Beautiful day in Tacoma Washington. The Tacoma Dome is at right, the Chihuli Museum of Glass at center and the rest of downtown is in the background.
Steam rises from a factory near the Tacoma Dome in Tacoma, Washington.
Rental prices in the city are up 18.9% from this time last year, the report said. Prices jumped 1.7% over the past month alone, marking the 15th straight month of cost increases for Tacoma rentals. The last time prices decreased was in June of 2020.
This chart shows how rent prices in the Seattle metro area fluctuated by city over the last year. The horizontal yellow bar represents rent increases/decreases by city. The vertical purple bars show the median price of a two-bedroom apartment by city.
The report said that Tacoma’s 18.9% year-over-year growth in rental prices dwarfs the state and national average of 14.2% and 15.1%, respectively.

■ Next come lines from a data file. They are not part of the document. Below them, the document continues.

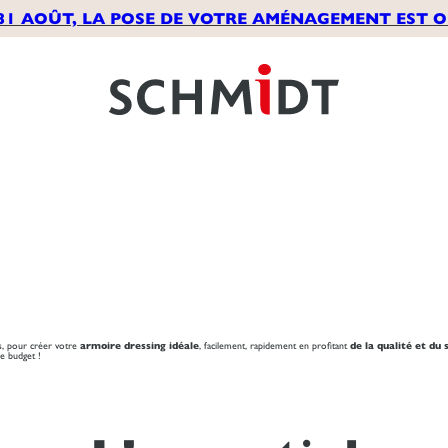
31 AOÛT, LA POSE DE VOTRE AMÉNAGEMENT EST OF
ls, pour créer votre
armoire dressing idéale
, facilement, rapidement en profitant
de la qualité et du
e budget !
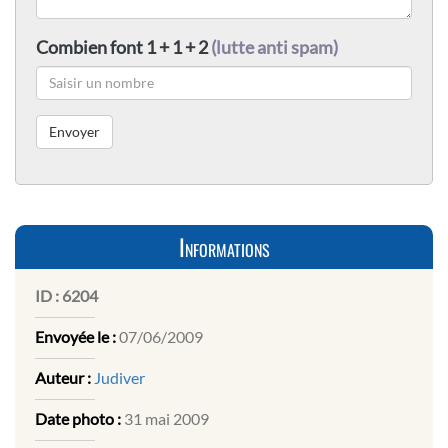
Combien font 1 + 1 + 2
(lutte anti spam)
Informations
ID :
6204
Envoyée le :
07/06/2009
Auteur :
Judiver
Date photo :
31 mai 2009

Despite Tacoma seeing the biggest growth in rental prices over the last year, the report said the city’s rent prices are actually the lowest of the 11 largest cities in the Seattle metro area. Currently, median rents in Tacoma stand at $1,280 for a one-bedroom apartment and $1,680 for a two-bedroom.

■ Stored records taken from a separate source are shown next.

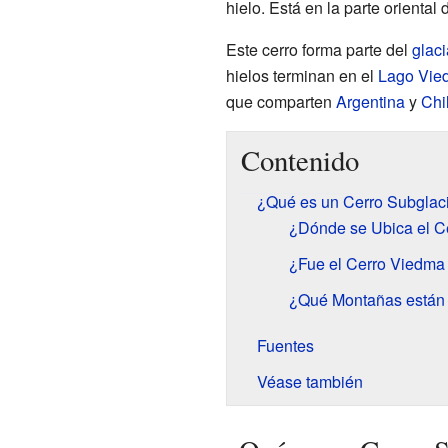
hielo. Está en la parte oriental 
Este cerro forma parte del
glac
hielos terminan en el
Lago Vie
que comparten
Argentina
y
Chi
Contenido
¿Qué es un Cerro Subglac
¿Dónde se Ubica el C
¿Fue el Cerro Viedma
¿Qué Montañas están 
Fuentes
Véase también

Rents are most expensive in Redmond, the report found, where the median price for a one-bedroom apartment is $2,280 and $2,560 for a two-bedroom. The second-cheapest rentals can be found in Lynwood. The median price for a one-bedroom apartment there is $1,380, and the median price for a two-bedroom is $1,710.
This chart shows the median price of one-and two-bedroom apartments, as well as the year-over-year and month-over-month growth growth in rent prices, in the 11 largest cities in the Seattle metro area.
As Tacoma rent price increased sharply over the past year, nationwide rent prices increased as well, although at a more modest rate.
“Compared to most large cities across the country, Tacoma is less affordable for renters,” the report said. “Renters will generally find more expensive prices in Tacoma than most large cities.”
The report did not offer any explanation as to why rent prices in Tacoma are on the rise. Though experts have speculated in the past that workers in the Seattle area are choosing to move to less-expensive Tacoma and commute to their job from there, which decreases unit availability and drives up prices.
The U.S. Census Bureau’s county-to-county migration numbers add some credence to that theory. Between 2011 and 2019, some 150,000 people moved from King to Pierce County. Additionally, The Seattle Times reported that in 2016, Pierce County had the “largest net increase of people moving in” out of any county in the U.S.